Regarding the approach of @goerch : This is something I have considered a lot in Agents.jl: whether having agents as immutable types was worth it or not. Measuring performance benefits, if any, of immutable Agent type · Issue #421 · JuliaDynamics/Agents.jl · GitHub . The conclusion was that even though there were some measurable performance benefits, the huge downsides in convenience and intuitive rationalizing about code were simply too much to consider it useful in practice.

@jacobusmmsmit for your original question. First of all, I wasn’t even aware that DifferentialEquations.jl can work with vectors of arbitrary types. I think you would still need to define addition between vectors of agents, etc. Are you sure this “works”, or is it as easy as you think?

More importantly now. For your social force model, what you need to consider is the importance of accuracy. Is an Euler stepping approach accurate enough? Then you can go ahead with Agents.jl. If you need better accuracy for time evolution, you can consider DifferentialEquations.jl. No matter the level of accuracy, DiffEq will of course be always faster than Agents.jl. Things you should consider having a look at:

1 Like

No, but I’m going to go away and try before I reply any further…

For using DynamicalSystems.jl: This package is only useful if you want to do an analysis of differential equations that goes beyond integrating these equations. I am assuming that the entire point of the Social Force Model is to set up some differential equations and then solve them. In this scenario DynamicalSystems.jl offers nothing more besides wrapping DiffEq (and hence, just use DiffEq directly).

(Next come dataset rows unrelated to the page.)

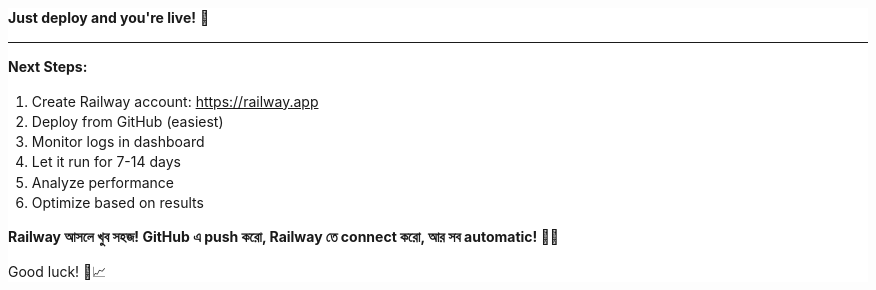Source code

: **Just deploy and you're live!** 🚀

---

**Next Steps:**
1. Create Railway account: https://railway.app
2. Deploy from GitHub (easiest)
3. Monitor logs in dashboard
4. Let it run for 7-14 days
5. Analyze performance
6. Optimize based on results

**Railway আসলে খুব সহজ! GitHub এ push করো, Railway তে connect করো, আর সব automatic! 🚂💨**

Good luck! 🎉📈

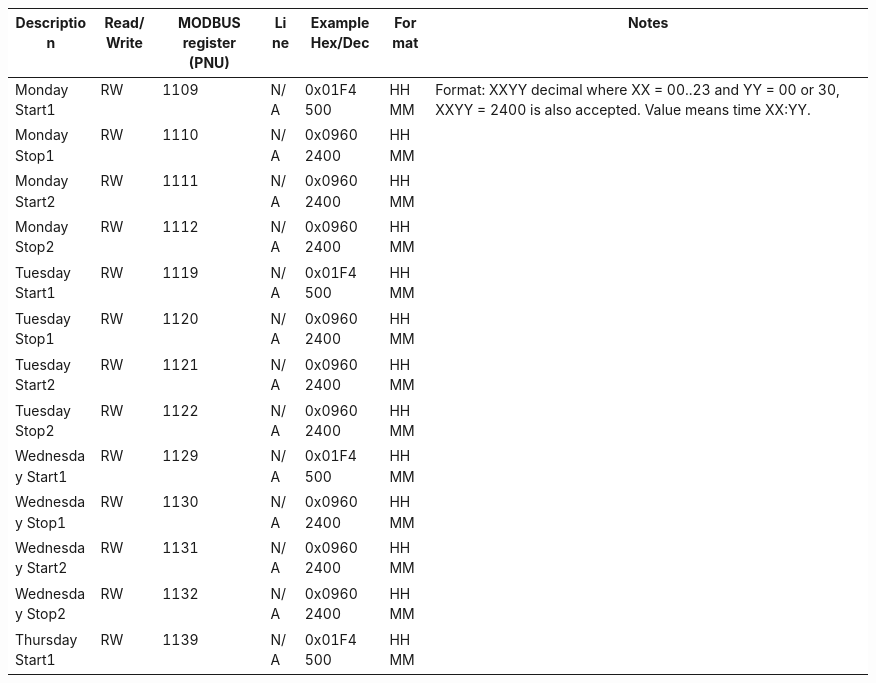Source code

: | Description                                             | Read/Write | MODBUS register (PNU) | Line | Example Hex/Dec | Format                                                                                                                                       | Notes                                                                                                           |
|---------------------------------------------------------|------------|-----------------------|------|-----------------|----------------------------------------------------------------------------------------------------------------------------------------------|-----------------------------------------------------------------------------------------------------------------|
| Monday Start1                                           | RW         | 1109                  | N/A  | 0x01F4<br/>500  | HHMM                                                                                                                                         | Format: XXYY decimal where XX = 00..23 and YY = 00 or 30, XXYY = 2400 is also accepted. Value means time XX:YY. |
| Monday Stop1                                            | RW         | 1110                  | N/A  | 0x0960<br/>2400 | HHMM                                                                                                                                         |                                                                                                                 |
| Monday Start2                                           | RW         | 1111                  | N/A  | 0x0960<br/>2400 | HHMM                                                                                                                                         |                                                                                                                 |
| Monday Stop2                                            | RW         | 1112                  | N/A  | 0x0960<br/>2400 | HHMM                                                                                                                                         |                                                                                                                 |
| Tuesday Start1                                          | RW         | 1119                  | N/A  | 0x01F4<br/>500  | HHMM                                                                                                                                         |                                                                                                                 |
| Tuesday Stop1                                           | RW         | 1120                  | N/A  | 0x0960<br/>2400 | HHMM                                                                                                                                         |                                                                                                                 |
| Tuesday Start2                                          | RW         | 1121                  | N/A  | 0x0960<br/>2400 | HHMM                                                                                                                                         |                                                                                                                 |
| Tuesday Stop2                                           | RW         | 1122                  | N/A  | 0x0960<br/>2400 | HHMM                                                                                                                                         |                                                                                                                 |
| Wednesday Start1                                        | RW         | 1129                  | N/A  | 0x01F4<br/>500  | HHMM                                                                                                                                         |                                                                                                                 |
| Wednesday Stop1                                         | RW         | 1130                  | N/A  | 0x0960<br/>2400 | HHMM                                                                                                                                         |                                                                                                                 |
| Wednesday Start2                                        | RW         | 1131                  | N/A  | 0x0960<br/>2400 | HHMM                                                                                                                                         |                                                                                                                 |
| Wednesday Stop2                                         | RW         | 1132                  | N/A  | 0x0960<br/>2400 | HHMM                                                                                                                                         |                                                                                                                 |
| Thursday Start1                                         | RW         | 1139                  | N/A  | 0x01F4<br/>500  | HHMM                                                                                                                                         |                                                                                                                 |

I’m not sure the functional programming community would like to agree? They usually prefer immutable to be able to proof properties of their programs.

Actually, looking the paper in more detail it seems like the continuous space of Agents.jl may be the best fit, or the more intuitive fit to be precise. You can also be inspired by the work done in this PR: add Force Based Motion Planning (FMP) by rmcsqrd · Pull Request #456 · JuliaDynamics/Agents.jl · GitHub on Force Based Motion planning.

(I need to get around to merging this PR…)

I dont think this really connects to to what I said about rationalizing about the code representation of an agent based model though. The in-place version with mutable types is more sensible and represents how one thinks about agent based models. When you move an agent you don’t “create a new one at a new location”, but you rather “change the location of an existing one”. If you drive your mom at the supermarket you don’t create a new mom at the supermarket while killing the one at home. I guess the functional programming community would generally agree with this line of thought.

Buuuut regardless, I think this is becoming too off-topic for this post. To not derail further, feel free to write more in the `dynamics-bridged` channel on slack or the issue link I posted in the original post!

2 Likes

Yes, this is correct. You have to define the relevant arithmetic functions for it to work which I should have seen coming.

1 Like

Molly.jl has functionality for this sort of thing with custom forces, though I don’t know the details of the model in question.